One of the most important skills a diver can learn is buoyancy control, and in order to master that skill every diver must understand what pieces of her or his SCUBA gear determines if buoyancy during a dive is positive, negative, or neutral.
And every diver must know how to address an out of control buoyancy situation when one piece of equipment or another doesn’t work properly. Or when an improper choice of equipment goes unnoticed until after you descend to depth.
The goal of skillful buoyancy control is to stay at a specific level in the water column. Once you reach your diving depth you should ascend, and descend, no more than a foot or two with each breathing cycle.
When your buoyancy goes too far negative you risk plunging into the bottom. That’s a threat to aquatic life because every time you contact coral you kill it. It poses a threat to your life when you dive in an overhead environment because you might get trapped under some object, and run out of air – or you might not be able to get back to the surface.
When your buoyancy goes too far positive you shoot toward the surface. That’s a threat to your life because you risk burst lungs, and/or decompression sickness.
Over the years I faced a number of different situations that sent me into both negative, and positive, conditions. And a few times only the fact that I stayed always aware of my position in the water kept me from risking personal injury.
Each piece of gear influences your buoyancy differently, but some items of your scuba equipment interacts with others. You can’t just focus on only one thing during your dive while ignoring everything else.
Four main diving tools effect your buoyancy in ways that might cause you to suffer personal injury, or do damage the our underwater environment.
The first piece of scuba gear that always comes to mind is the buoyancy control device, or BCD. By controlling the amount of air in the BCD bladder divers keep themselves at a steady depth in the water column.
I’ve had my inflator valve suddenly start leaking air into my bladder on a dive. That sent my buoyancy into a positive condition, and my BCD wanted to take me straight to the surface. The opposite situation to that is when the bladders leak air outward, and you enter a negative condition.
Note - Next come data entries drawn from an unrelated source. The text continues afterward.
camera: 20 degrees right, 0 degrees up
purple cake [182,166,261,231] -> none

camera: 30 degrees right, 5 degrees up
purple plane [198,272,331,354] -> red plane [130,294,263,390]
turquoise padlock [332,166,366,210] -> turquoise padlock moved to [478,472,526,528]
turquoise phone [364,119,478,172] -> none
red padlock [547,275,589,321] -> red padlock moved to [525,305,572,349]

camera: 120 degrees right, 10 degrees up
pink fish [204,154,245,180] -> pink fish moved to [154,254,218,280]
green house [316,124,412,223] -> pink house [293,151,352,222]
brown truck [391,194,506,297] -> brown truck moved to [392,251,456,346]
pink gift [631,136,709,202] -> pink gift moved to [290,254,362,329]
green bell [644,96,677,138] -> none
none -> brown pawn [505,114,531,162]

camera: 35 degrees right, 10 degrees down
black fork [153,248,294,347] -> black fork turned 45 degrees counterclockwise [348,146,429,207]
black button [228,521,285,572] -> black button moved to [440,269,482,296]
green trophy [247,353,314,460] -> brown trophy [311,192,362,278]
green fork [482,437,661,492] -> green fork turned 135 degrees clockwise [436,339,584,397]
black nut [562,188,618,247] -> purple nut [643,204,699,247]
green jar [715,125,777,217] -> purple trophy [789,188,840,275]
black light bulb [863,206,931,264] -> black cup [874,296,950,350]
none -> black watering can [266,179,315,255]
Your scuba weight selection sometimes throws your buoyancy out of whack. When you under weight yourself your buoyancy goes positive as you progress through your dive.
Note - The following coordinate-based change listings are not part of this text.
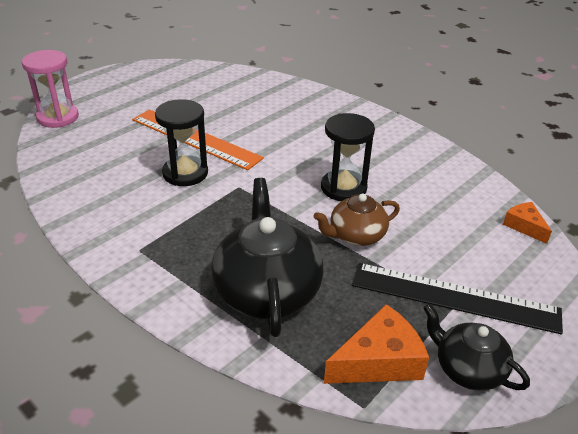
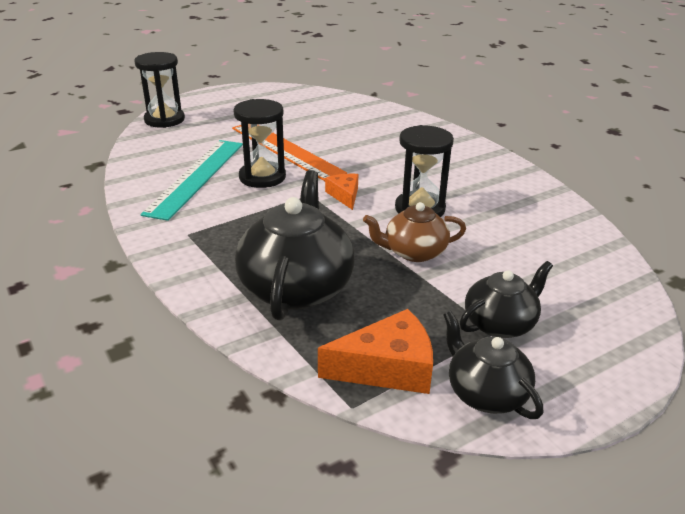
camera: 15 degrees right, 5 degrees down
pink hourglass [22,50,79,128] -> black hourglass [134,52,185,128]
black ruler [352,263,563,335] -> black teapot [460,261,553,338]
orange cheese [503,202,552,244] -> orange cheese moved to [325,174,358,210]
none -> turquoise ruler [140,140,243,221]

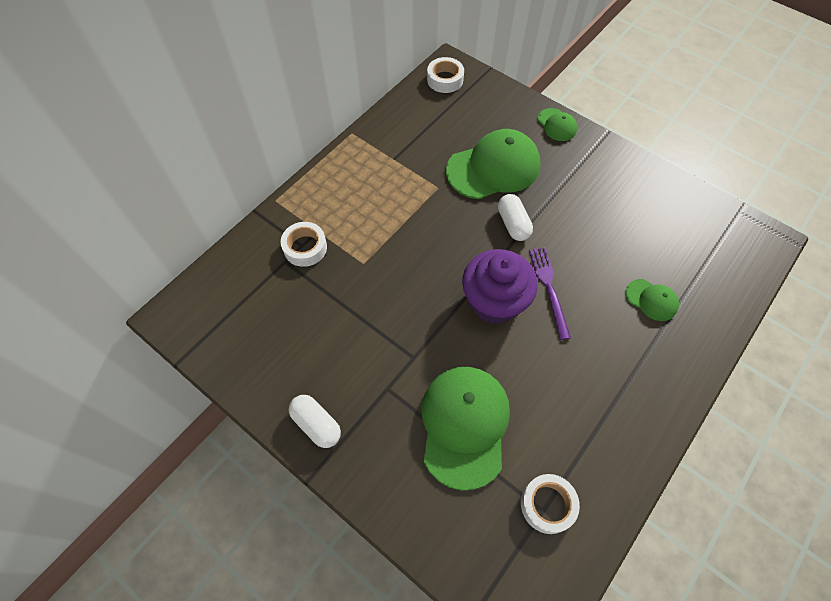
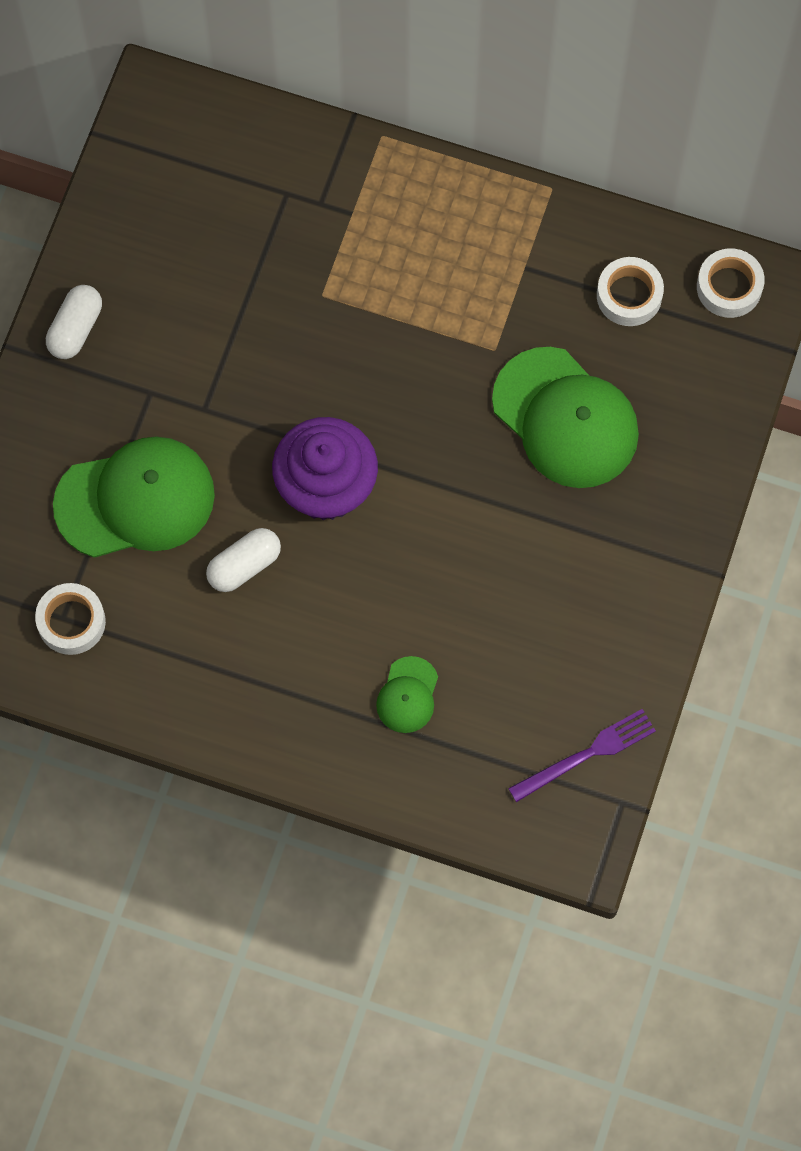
camera: 70 degrees right, 10 degrees up
white tape [281,222,327,267] -> white tape moved to [597,257,664,326]
white capsule [498,194,533,241] -> white capsule moved to [206,528,281,592]
purple fork [529,247,571,340] -> purple fork moved to [508,709,656,802]
green cap [538,108,577,141] -> none

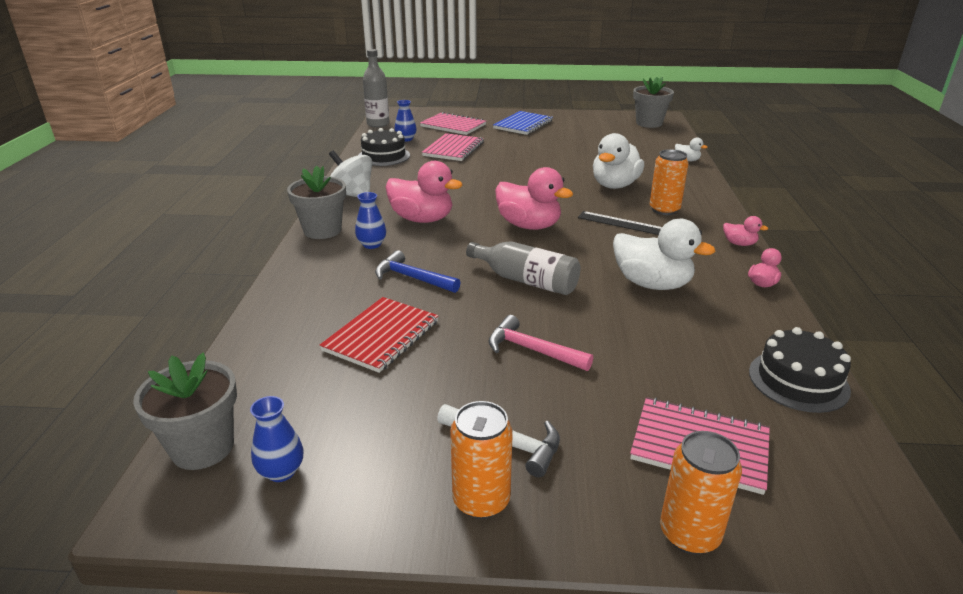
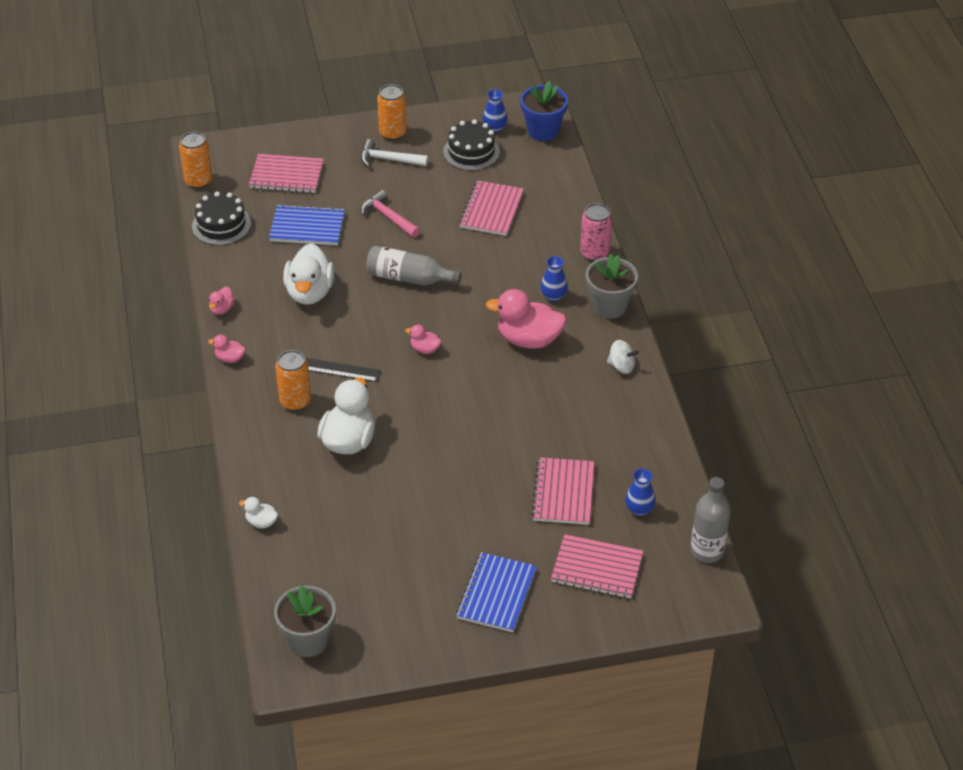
camera: 165 degrees right, 15 degrees up
grey flower pot [133,353,237,470] -> blue flower pot [520,81,568,141]
red notebook [319,297,438,373] -> pink notebook [459,180,524,236]
white spinning top [329,150,372,197] -> white spinning top [607,340,639,374], size x0.61
black cake [359,128,410,166] -> black cake moved to [443,119,500,171]
blue hammer [375,250,461,293] -> none
pink hammer [488,315,593,371] -> pink hammer turned 150 degrees counterclockwise [361,190,420,238]
pink duck [495,167,573,230] -> pink duck [405,325,441,354], size x0.47
white duck [613,219,716,290] -> white duck turned 105 degrees counterclockwise [283,243,334,305]
orange can [660,431,742,555] -> orange can moved to [179,132,212,189]
none -> blue notebook [269,204,345,245]
none -> pink can [580,203,612,261]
One example of how two different pieces of equipment influence each other is that as you breathe air from your tank, the scuba air tank becomes more positively buoyant. You’ll need enough weight to compensate for that.
Over weighting creates the potential hazard of overwhelming the lift capacity of your BCD, and you might not get back to the surface. That’s an extreme case of choosing too much weight. At the very least excess weight makes you fight your buoyancy to stay level by constantly adding and releasing air to, and from, your bladders.
Your wetsuit changes your buoyancy over time. When you first get that brand new dive suit the material is good and thick – and it has a positively buoyant quality. As your suit ages the material starts to compress, and the positive quality of the buoyancy decreases. That suit will always have a degree of positivity. Just be aware that it changes, and in time a wetsuit will become less buoyant.
Other items of equipment to be aware of are your diving accessories. Dive lights, and underwater cameras most often are positively buoyant. Scuba divers normally don’t think to include these accessories into their buoyancy configuration, and as a result the weight selection is made without these items as part of the setup process.
The level of positive buoyancy that most accessories have is usually low, but it adds up with each accessory that you attach to your equipment profile.
It’s your responsibility as a skilled diver to master the art of neutral buoyancy control when you dive. You must know how to deal with any problems that happen to effect your buoyancy. That includes maintaining your scuba gear in proper working order, and knowing how to handle a sudden occurrence of malfunction – or dive profile change.